CAPÍTULO 19

89 23 128
                                        

— Então, o que vão querer? — May parecia amuada.

— Eu quero ser a anfitriã da festa amanhã. — Rebecca provocou.

— O quê?!
          
May arregalou os olhos, e eu não pude deixar de rir baixinho.

— Não era qualquer coisa?

— Mas ter bom senso é de graça.

— Deve ser por isso que você não tem, só consome coisa paga. Esnobe do jeito que é...
          
A cor pálida de May agora estava vermelha. Eu quase conseguia ver fumaça saindo de suas orelhas, mas todos ao redor apenas se divertiam com a situação.

— Olha aqui, Rebecca...

— Pensando bem, prefiro pizza no jantar. Esse é meu pedido. — Como minha amiga era debochada!

— SUA...

— Eu quero que a Hanna me acompanhe até o vilarejo amanhã, quando eu for buscar as encomendas da festa da May. Você pode ir comigo, Hanna?
         
O pedido inusitado de John fez até a briguinha das primas parar. Olhei disfarçadamente para Archie, que estava bem atrás do irmão; ele apenas sorriu.

— Ok.

— Uuuh... Não sabia que estavam de casalzinho. — May me fez revirar os olhos. Ela deveria adorar ser insuportável.

                  __________ _________

          
Depois do jantar, decidi voltar para o quarto e descansar um pouco. Os garotos foram jogar na sala de jogos, Rebecca ficou jogada no sofá mexendo no celular, e May tentava chamar a atenção de todos, em especial a de Archie. Sinceramente, eu estava sem paciência para os comentários sem noção dela e para vê-la tentando manter contato físico com ele. Por que ele deixava essa garota se aproximar tanto?

Sploc-Sploc
          
Algo bateu na minha janela.
Mesmo sentindo um pouco de medo, levantei da cama para conferir.

— Ei, Hanna. — Archie quase cochichava.

— O quê você...? Por que está aí?

— Desce aqui. — Ele fez gestos para que eu descesse.
          
Eu sorri.

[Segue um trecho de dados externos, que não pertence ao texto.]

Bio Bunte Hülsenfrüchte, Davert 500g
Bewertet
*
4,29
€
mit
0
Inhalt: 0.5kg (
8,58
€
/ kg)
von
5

Do que ele estava se escondendo?
          
Saí do quarto e desci as escadas discretamente, passando despercebida pela minha amiga que continuava no celular.

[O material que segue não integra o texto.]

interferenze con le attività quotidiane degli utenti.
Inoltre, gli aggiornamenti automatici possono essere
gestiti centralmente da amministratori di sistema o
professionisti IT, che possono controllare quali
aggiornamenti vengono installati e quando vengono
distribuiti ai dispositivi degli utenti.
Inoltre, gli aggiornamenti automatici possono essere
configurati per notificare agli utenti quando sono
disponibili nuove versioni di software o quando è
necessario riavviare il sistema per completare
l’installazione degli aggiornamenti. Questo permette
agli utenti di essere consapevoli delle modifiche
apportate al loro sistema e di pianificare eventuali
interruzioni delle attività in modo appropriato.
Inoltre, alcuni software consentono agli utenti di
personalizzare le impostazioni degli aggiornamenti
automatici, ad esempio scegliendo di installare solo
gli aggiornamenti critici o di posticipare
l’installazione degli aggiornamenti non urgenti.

— Por que não me ligou? Teria sido mais fácil. — Falei assim que o encontrei do lado de fora da casa.

— Deixei meu celular no quarto e não queria ter que subir e voltar depois. Vem comigo! — Ele segurou minha mão e me puxou, correndo.

— O que você está fazendo? Seu doido!
         
Eu estava de pijama e casaco, correndo sem destino sobre a grama verde-escura. Era uma cena típica de filme romântico, e eu não conseguia conter o sorriso.

— Aqui.

— Aqui o quê?
         
Observei o lugar vazio, apenas grama e algumas árvores ao redor.

— Este é o lugar perfeito para vermos as estrelas. A grama é baixa, e as árvores não atrapalham a visão do céu.

— Sério que me chamou para isso?

— Por que, não foi uma boa ideia? Eu queria fazer algo diferente com você, e não encontrei muitas opções para ficarmos a sós. Achei que seria simples e romântico.

— Romântico? O que aconteceu com "vou com calma"?

— E eu vou... Mas um soldado só vence a guerra lutando; tenho que fazer minha parte também.